Objectives:
Banks face significant challenges in monitoring and managing credit risk, particularly as loans transition between different risk categories over time. Without a comprehensive analysis of loan movement, banks may struggle to identify early warning signs of default or detect trends in credit deterioration. This project aims to provide a dynamic and visual tool to track loan movement and assess credit risk more effectively, helping the bank mitigate potential losses and maintain a healthy loan portfolio.
For the analysis, I have utilised a couple of visulisation to make sense of the data and spot the ongoing trends. A table, pie chart, bar graph and a line chart, and a sankey diagram are parts of the dashboard.
A slicer for Quarterly data
A slicer is an interactive tool in Power BI that allows users to filter data dynamically. This slicer enables targeted, time-based filtering of loan data, making it easier to conduct granular analysis and create dynamic, insightful reports that reflect how loans behave across different quarters. The slicer will allow me to narrow down loan data to a specific quarter. For instance, if I want to see loan performance or risk classification for Q1, Q2, Q3, or Q4, I can select the corresponding option in the slicer. When "All" is selected, it shows data for all quarters combined, which can be helpful for viewing the overall performance. The slicer gives flexibility in reporting, allowing stakeholders to focus on specific periods without manually modifying the underlying data.
Data in second Quarter
Amount Outstanding by Current Classification: Pie Chart
The pie chart shows amount yet to be paid back per categories.
Sankey Diagram for traking down movement of loans
I have made use of a Sankey Chart to visualizes the flow of items between two different classifications: Previous Classification and Current Classification. Each colored band represents a group of items that have transitioned between classifications. The width of the bands is proportional to the number of items transitioning from one category to another. The chart illustrates the reclassification of a large set of items, showing how they move between categories from the previous to the current classification. Most items remained in the 01 - Regular category, with smaller transitions to other categories, including 10 - Closed.
Results
The first step involved gathering historical loan data from various sources within the bank, including loan classifications, borrower details, repayment histories, and default rates. The data was cleaned, and key metrics such as loan balances, risk ratings, and movement across risk categories were calculated. The dashboard revealed a clear trend of loan migration from low to higher risk categories during certain quarters, particularly following economic downturns.
Key Metrics:
Key metrics like default rates, loan exposure, and loan recovery rates were calculated and displayed using a variety of visuals (e.g., bar charts, line graphs, and card visuals). Metrics were also broken down by loan type (e.g., personal, corporate) and borrower risk profiles, providing a comprehensive overview of the bank’s credit risk portfolio.

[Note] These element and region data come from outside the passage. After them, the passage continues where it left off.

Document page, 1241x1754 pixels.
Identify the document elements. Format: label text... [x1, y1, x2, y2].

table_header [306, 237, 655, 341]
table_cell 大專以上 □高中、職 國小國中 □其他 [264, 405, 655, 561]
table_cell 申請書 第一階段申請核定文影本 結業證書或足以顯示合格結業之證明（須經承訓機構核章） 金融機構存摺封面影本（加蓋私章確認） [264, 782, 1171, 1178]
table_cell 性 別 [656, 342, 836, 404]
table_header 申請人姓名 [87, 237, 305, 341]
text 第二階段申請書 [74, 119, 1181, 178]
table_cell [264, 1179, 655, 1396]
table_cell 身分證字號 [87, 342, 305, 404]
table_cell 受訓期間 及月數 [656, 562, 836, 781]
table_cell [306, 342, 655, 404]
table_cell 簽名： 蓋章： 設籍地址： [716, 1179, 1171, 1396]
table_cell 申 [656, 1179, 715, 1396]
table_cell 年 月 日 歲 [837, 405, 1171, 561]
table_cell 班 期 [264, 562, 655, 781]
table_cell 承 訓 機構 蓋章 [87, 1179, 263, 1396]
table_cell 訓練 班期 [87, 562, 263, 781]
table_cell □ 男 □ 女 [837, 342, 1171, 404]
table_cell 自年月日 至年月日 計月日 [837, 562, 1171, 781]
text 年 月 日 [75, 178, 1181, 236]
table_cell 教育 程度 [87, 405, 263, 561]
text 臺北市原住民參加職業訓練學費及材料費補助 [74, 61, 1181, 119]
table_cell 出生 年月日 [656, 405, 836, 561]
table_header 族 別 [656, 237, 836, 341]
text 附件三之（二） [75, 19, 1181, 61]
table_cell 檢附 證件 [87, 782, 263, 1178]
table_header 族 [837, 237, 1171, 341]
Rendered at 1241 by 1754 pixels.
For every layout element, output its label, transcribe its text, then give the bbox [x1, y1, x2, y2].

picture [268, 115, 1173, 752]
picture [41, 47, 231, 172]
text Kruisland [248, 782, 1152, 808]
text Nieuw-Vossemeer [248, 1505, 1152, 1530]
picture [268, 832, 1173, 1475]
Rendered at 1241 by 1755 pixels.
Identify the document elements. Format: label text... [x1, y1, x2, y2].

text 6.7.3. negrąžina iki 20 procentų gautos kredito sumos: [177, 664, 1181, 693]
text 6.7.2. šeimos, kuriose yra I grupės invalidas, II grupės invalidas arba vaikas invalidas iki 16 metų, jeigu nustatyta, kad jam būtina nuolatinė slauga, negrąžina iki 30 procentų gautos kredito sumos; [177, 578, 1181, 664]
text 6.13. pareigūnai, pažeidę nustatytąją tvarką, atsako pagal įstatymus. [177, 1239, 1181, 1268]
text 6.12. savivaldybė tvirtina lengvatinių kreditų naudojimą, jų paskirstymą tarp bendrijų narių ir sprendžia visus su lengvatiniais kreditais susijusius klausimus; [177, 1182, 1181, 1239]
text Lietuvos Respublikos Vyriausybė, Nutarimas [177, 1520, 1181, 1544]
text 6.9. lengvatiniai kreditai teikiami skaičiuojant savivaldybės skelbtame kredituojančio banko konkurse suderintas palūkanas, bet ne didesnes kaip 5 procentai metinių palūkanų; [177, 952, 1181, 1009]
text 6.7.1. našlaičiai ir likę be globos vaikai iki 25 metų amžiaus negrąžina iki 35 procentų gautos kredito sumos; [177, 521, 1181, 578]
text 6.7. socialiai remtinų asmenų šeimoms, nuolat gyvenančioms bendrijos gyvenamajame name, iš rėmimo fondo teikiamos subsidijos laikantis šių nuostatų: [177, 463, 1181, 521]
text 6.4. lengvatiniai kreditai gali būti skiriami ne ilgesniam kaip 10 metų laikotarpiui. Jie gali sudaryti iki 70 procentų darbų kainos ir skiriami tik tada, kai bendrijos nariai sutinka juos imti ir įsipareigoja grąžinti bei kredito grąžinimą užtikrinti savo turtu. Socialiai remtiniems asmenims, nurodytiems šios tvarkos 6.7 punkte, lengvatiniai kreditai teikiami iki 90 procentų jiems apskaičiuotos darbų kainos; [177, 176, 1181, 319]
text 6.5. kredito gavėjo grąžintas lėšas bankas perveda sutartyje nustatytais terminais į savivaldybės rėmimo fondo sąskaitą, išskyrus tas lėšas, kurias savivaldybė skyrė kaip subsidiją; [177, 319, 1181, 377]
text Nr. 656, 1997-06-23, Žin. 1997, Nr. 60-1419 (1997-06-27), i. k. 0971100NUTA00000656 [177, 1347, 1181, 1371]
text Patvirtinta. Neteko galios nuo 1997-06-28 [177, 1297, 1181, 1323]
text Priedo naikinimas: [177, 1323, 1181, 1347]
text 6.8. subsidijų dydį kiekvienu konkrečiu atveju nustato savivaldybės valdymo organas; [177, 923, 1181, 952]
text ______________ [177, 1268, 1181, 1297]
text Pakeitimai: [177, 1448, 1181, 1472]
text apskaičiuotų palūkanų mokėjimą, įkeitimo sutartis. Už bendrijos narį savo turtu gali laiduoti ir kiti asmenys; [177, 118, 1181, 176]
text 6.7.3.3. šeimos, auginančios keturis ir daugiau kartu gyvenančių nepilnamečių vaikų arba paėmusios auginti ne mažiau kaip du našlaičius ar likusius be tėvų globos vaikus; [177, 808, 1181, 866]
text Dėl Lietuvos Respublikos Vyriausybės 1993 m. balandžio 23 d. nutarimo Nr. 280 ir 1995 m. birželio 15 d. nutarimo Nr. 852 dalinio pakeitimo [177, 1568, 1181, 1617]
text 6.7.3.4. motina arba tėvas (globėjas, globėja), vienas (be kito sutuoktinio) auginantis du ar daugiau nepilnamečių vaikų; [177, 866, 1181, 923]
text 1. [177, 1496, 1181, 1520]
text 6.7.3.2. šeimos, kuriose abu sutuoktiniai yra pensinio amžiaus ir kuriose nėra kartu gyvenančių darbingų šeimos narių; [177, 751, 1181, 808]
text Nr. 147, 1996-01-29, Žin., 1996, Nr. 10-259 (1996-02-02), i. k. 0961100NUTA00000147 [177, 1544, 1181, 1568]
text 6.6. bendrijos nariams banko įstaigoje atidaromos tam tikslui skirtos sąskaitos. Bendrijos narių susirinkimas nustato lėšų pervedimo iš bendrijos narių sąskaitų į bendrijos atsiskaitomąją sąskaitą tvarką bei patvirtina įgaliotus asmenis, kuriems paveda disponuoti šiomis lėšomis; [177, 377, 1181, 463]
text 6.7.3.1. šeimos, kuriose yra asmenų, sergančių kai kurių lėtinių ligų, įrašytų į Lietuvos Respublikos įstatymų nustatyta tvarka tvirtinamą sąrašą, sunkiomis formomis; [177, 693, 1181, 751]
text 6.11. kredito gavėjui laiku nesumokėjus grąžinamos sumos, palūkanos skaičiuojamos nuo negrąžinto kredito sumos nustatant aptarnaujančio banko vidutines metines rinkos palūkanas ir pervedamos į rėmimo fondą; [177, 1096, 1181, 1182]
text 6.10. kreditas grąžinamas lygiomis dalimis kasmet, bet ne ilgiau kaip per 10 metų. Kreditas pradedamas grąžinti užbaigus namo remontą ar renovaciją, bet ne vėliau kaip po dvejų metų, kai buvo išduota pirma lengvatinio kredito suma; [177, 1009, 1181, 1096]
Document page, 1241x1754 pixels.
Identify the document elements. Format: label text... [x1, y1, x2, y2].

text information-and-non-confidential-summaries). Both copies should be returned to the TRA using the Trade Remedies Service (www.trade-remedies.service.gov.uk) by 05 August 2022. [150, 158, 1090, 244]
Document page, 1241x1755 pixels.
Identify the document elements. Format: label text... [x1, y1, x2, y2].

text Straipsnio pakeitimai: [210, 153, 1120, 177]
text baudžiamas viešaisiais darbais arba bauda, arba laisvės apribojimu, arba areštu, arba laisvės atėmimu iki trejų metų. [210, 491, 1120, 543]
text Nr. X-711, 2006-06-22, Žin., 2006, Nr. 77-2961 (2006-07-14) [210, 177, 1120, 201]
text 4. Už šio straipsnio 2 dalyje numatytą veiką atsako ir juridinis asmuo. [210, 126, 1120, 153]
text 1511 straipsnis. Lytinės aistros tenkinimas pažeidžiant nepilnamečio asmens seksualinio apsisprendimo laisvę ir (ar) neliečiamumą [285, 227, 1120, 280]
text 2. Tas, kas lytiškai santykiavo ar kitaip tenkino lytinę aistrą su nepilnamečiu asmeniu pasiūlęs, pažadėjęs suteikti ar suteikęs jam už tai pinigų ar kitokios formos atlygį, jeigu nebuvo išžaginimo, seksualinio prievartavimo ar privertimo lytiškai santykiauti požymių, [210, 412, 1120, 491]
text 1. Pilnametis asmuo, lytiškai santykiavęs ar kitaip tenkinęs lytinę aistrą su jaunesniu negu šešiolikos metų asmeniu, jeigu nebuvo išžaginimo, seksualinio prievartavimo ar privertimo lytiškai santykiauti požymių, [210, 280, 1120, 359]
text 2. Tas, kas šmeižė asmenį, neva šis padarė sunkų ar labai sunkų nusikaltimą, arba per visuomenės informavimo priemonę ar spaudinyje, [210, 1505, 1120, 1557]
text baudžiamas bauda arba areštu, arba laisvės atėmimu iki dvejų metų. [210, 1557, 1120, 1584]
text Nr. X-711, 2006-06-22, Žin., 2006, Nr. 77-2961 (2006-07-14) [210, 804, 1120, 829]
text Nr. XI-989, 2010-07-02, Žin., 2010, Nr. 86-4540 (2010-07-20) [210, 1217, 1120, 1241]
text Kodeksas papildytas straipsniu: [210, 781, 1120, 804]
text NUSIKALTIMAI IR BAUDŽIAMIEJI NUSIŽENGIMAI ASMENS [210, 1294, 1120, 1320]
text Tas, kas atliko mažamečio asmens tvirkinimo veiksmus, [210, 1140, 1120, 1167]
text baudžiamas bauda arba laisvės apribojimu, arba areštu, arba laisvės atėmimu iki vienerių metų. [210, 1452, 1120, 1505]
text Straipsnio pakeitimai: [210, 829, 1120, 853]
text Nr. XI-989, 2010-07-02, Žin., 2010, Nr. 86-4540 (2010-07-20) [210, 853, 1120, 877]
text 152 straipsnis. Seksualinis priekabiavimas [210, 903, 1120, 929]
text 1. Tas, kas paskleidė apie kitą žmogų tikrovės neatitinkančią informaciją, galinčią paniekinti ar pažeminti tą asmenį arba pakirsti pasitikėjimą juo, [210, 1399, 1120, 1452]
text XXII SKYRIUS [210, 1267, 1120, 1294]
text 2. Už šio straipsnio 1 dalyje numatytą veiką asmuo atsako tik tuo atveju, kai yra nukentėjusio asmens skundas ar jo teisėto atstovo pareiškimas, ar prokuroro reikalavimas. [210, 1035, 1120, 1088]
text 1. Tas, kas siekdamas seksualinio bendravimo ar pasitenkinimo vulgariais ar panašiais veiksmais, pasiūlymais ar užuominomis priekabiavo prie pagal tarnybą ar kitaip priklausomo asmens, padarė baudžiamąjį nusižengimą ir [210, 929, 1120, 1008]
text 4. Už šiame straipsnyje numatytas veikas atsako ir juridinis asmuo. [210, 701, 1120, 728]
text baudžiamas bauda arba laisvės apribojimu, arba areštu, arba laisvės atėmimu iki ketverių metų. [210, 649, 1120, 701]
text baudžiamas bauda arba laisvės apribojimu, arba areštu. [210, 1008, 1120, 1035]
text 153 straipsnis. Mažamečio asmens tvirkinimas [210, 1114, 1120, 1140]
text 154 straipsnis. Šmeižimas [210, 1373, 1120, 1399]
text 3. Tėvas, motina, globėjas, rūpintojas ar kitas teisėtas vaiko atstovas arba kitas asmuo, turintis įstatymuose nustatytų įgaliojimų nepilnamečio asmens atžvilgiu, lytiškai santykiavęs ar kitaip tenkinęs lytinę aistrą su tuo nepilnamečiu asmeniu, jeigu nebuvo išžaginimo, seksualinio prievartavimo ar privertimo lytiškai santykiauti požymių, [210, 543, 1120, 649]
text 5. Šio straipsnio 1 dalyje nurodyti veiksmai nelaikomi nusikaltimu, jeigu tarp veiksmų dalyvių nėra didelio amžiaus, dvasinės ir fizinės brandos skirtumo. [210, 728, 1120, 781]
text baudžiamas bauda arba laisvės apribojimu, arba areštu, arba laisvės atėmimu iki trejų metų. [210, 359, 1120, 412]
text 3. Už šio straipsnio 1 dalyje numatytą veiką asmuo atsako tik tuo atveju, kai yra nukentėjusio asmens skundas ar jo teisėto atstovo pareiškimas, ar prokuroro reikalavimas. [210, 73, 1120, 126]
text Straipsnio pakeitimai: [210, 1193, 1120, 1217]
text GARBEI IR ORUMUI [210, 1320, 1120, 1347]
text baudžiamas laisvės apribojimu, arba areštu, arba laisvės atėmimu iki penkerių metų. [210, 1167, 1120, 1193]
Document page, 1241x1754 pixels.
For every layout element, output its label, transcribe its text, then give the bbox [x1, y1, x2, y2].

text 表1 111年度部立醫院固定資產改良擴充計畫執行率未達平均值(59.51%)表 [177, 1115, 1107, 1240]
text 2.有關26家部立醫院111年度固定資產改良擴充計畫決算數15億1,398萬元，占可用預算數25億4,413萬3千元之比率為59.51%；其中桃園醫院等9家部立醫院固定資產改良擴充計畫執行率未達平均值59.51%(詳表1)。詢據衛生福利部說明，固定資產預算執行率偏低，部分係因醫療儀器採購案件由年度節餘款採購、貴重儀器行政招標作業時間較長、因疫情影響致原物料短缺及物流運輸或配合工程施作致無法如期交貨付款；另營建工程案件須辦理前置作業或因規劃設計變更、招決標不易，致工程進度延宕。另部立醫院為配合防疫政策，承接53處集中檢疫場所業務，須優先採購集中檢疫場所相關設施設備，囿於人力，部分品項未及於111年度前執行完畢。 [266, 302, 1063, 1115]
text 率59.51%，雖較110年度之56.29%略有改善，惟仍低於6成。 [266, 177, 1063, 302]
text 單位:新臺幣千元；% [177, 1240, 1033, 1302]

Default rates spiked in certain borrower segments, indicating potential areas of concern for credit risk management.
Visualisations:
A key visual used in the dashboard is a Sankey diagram, which shows the flow of loans between classifications over time, helping to identify trends and patterns in credit risk movement. The Sankey diagram showed that a majority of loans in the regular category remained stable, but some moved into higher risk classifications, warranting further investigation. To provide flexibility in analysis, I incorporated interactive tools such as a quarterly slicer to filter loan data by specific time periods. This allows users to drill down into data for different quarters to understand seasonal trends and the timing of loan risk changes.
Analysis:
I utilized loan movement analysis to track how loans transitioned between different risk categories (e.g., from low risk to high risk, or from performing to non-performing loans). The interactive quarterly slicer allowed deeper insights into quarterly performance, making it easier to assess the timing and causes of increased credit risk. Overall, the dashboard provided a comprehensive tool for the bank to monitor, assess, and mitigate credit risk effectively. This analysis equips the bank with valuable insights to adjust lending strategies, manage risk more proactively, and strengthen loan recovery efforts.